When a line of the entries contains "details", please list that line.

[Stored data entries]

# # # #

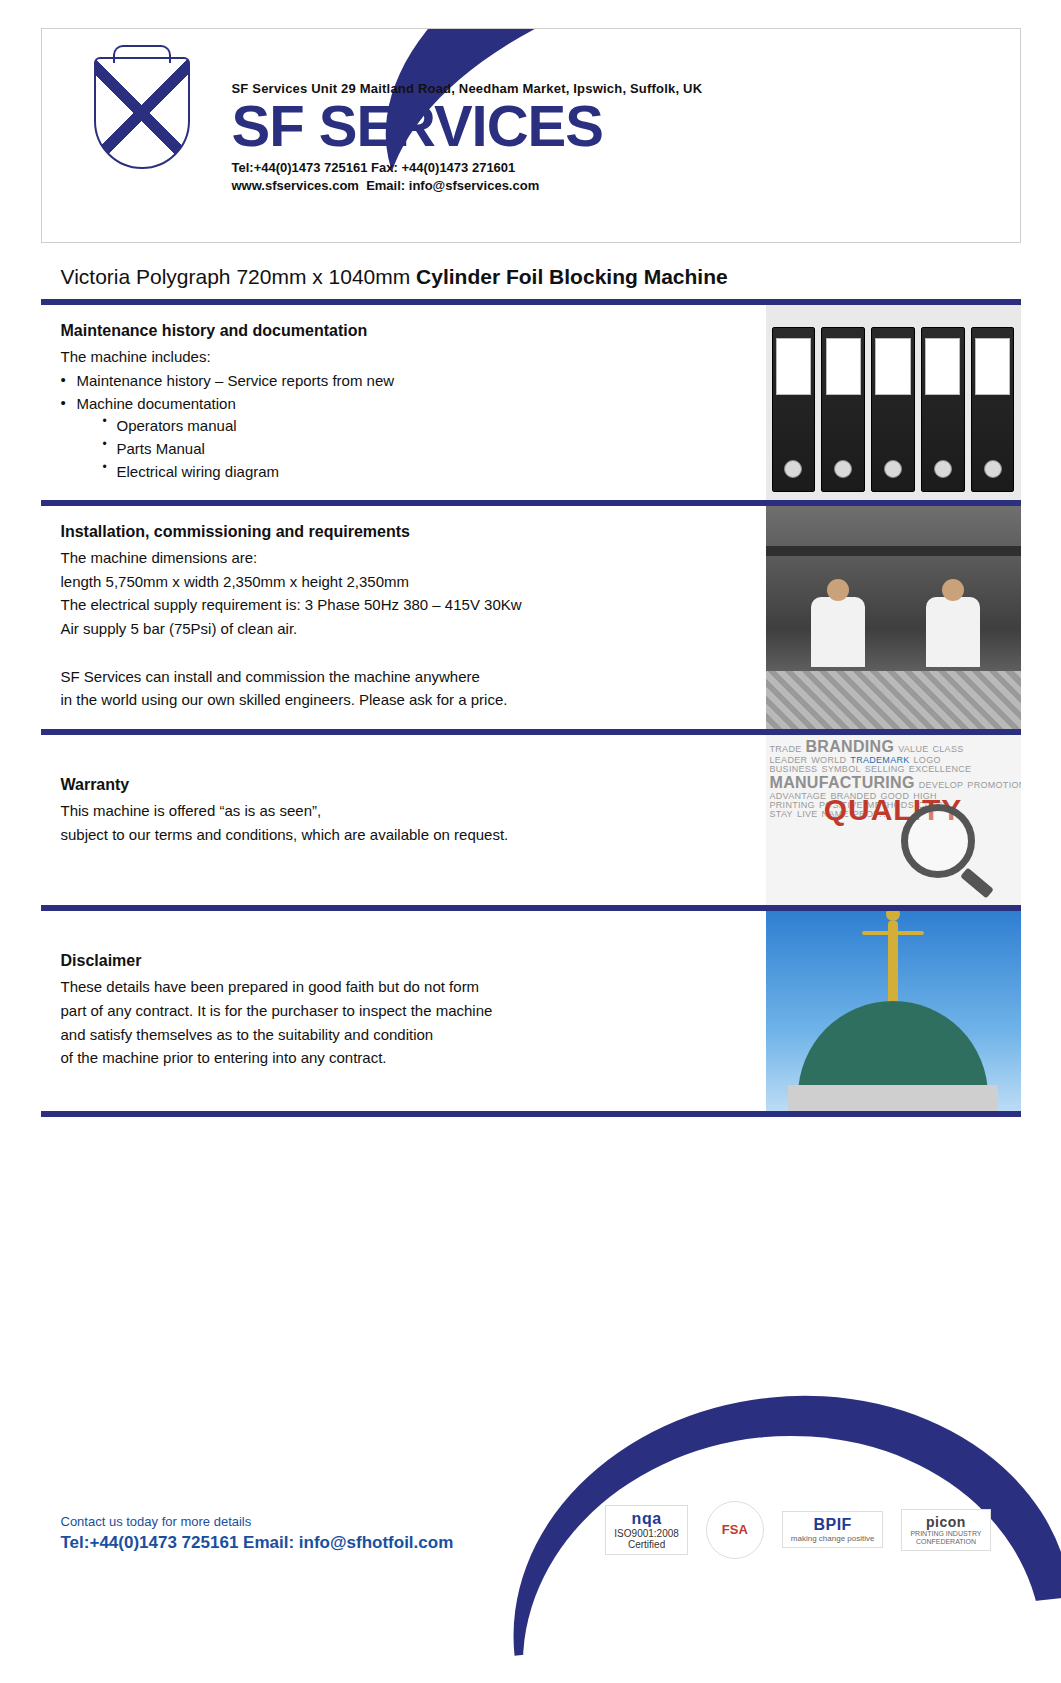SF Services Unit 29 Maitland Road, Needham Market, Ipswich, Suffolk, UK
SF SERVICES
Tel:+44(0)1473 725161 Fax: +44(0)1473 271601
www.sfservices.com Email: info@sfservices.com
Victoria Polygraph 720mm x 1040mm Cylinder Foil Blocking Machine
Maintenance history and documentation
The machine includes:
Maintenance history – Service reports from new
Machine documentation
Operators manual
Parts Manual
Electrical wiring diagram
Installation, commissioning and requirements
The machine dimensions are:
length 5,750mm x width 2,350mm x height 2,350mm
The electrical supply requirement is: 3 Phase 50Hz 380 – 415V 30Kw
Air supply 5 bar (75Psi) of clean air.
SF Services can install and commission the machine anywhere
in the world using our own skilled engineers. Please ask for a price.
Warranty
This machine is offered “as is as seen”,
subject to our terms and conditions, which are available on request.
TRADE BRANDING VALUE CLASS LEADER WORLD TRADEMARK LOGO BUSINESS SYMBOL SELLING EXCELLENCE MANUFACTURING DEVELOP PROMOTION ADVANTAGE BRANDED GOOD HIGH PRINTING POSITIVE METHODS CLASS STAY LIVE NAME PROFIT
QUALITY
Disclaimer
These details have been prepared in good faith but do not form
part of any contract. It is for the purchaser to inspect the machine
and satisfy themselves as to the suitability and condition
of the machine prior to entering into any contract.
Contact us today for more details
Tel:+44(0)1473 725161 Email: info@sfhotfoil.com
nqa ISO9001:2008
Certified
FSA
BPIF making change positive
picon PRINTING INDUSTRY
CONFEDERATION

# # # #

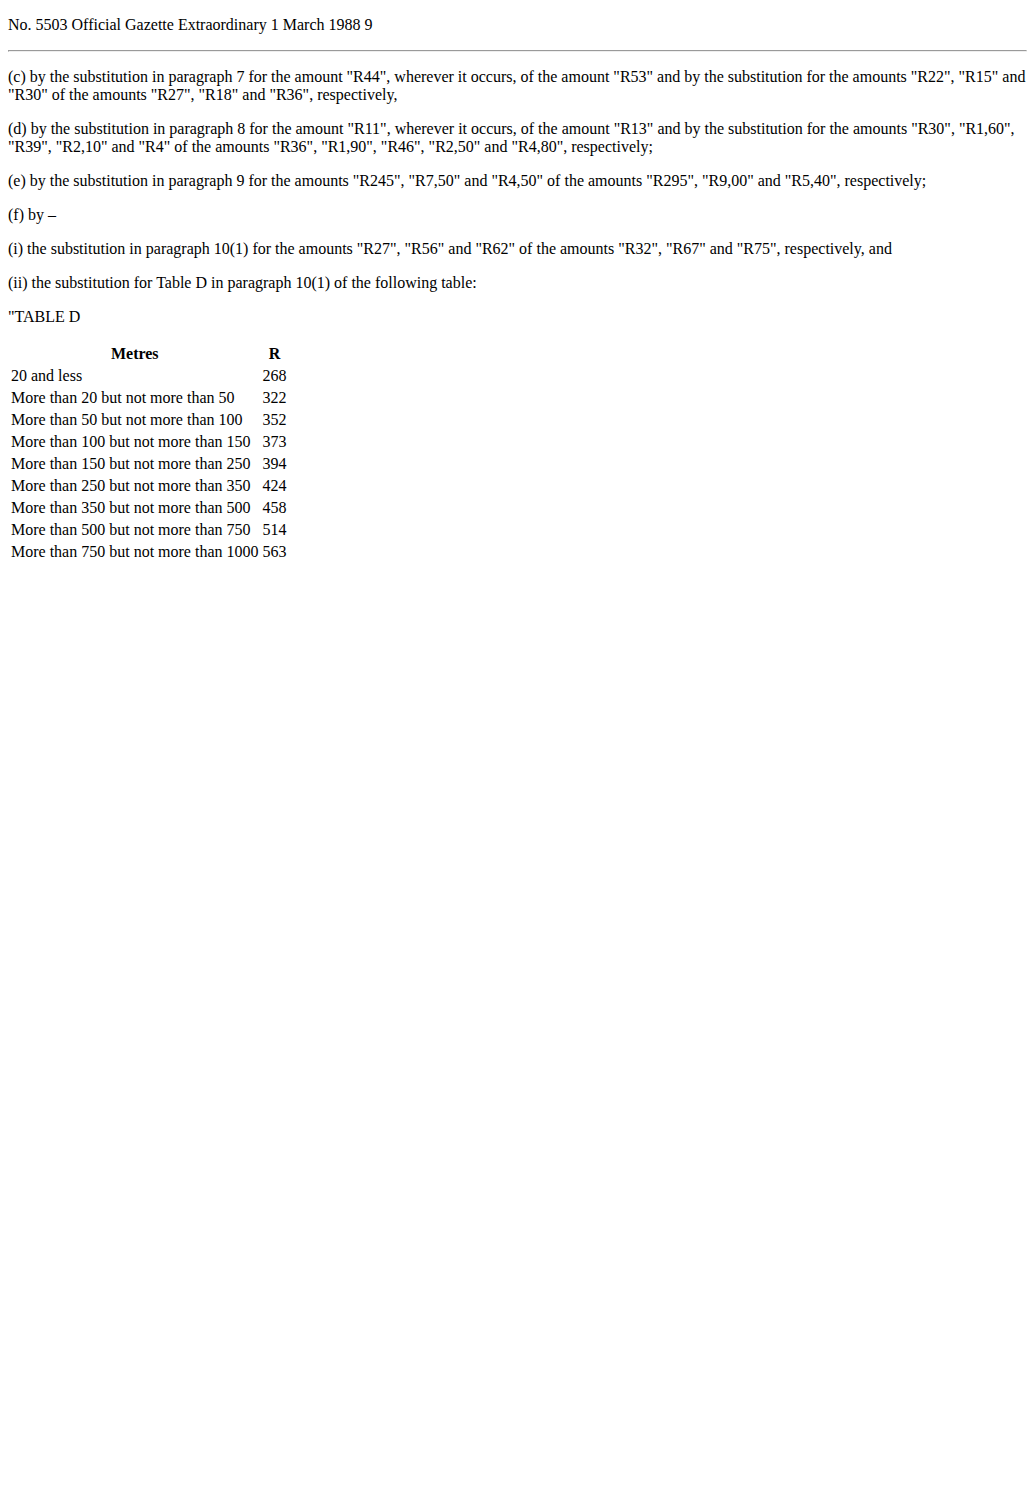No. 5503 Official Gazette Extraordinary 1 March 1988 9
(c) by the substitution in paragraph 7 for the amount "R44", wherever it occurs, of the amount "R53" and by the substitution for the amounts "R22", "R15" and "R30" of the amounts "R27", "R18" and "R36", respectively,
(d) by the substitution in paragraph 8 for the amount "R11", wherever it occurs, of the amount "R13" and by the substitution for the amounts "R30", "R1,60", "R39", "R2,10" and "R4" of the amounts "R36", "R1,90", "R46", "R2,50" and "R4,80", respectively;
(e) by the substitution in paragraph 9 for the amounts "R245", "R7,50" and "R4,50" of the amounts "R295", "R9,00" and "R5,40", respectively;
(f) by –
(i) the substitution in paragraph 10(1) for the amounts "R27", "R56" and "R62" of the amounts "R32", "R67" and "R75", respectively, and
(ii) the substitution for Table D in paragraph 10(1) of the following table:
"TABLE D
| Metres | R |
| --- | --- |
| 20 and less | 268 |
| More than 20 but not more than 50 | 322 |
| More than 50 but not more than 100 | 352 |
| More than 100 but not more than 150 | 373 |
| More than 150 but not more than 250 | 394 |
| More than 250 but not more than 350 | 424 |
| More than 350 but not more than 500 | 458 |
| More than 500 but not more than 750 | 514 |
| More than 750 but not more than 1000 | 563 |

# # # #

## Task solution
These details have been prepared in good faith but do not form
Contact us today for more details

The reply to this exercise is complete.